The Bird Man of Gardiner's Island

HOW CITIZEN SCIENTISTS — WORKING RIGHT HERE ON GARDINER’S ISLAND — SAVED THE OSPREY IS A STORY THAT ALL CONCERNED ABOUT ATTACKS ON THE ENVIRONMENT IN 2017 WILL WANT TO HEAR.
 

In 1948, a plucky British-born naval architect and amateur ornithologist named Dennis Puleston was invited to visit Gardiner’s Island. Puleston was fascinated by ospreys. He called them “mythical birds,” in part because he had rarely seen any before he came to America; they had been wiped out in the Thames estuary region where he grew up in England. On Gardiner’s, he followed the sandy trails that led through virgin oak forests and grassy meadows to the shoreline, where he found the legendary fish hawks — scores of them with their dramatic brown and white plumage and piercing calls for attention, some hovered midair with a fish stapled to their talons. 

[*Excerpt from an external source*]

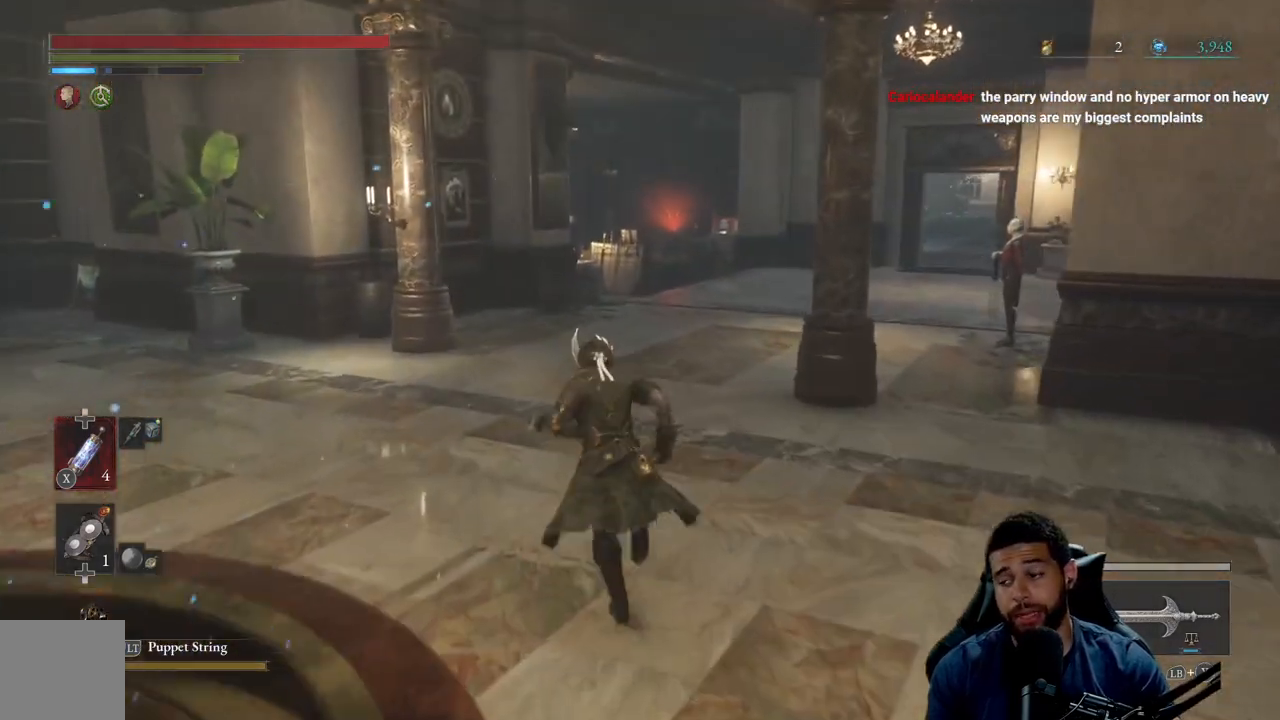
{"buttons": ["B"], "left_stick": "up", "right_stick": "center", "events": [[133, "B", "up"], [350, "B", "down"]]}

“My first visit to the island . . . was an exciting experience,” he recounts in his memoir, The Gull’s Way, published a few years before he died in 2001. “I saw so many ospreys nesting contentedly, as well as a large heronry, plus dozens of geese, turkeys, and other spectacular wild birds breeding under ideal conditions.” 

Puleston was energetic. He had sailed to the South Seas as a young man and had just been awarded a Medal of Freedom by President Harry S. Truman. He was so enthused by the ornithological bounty before him that he convinced the Gardiner family, the famously private owners of the island since the 17th century, to allow him to return at least once a year to follow up on his observations of the osprey. He had no idea his informal study of the osprey would help revolutionize the modern environmental movement in America.  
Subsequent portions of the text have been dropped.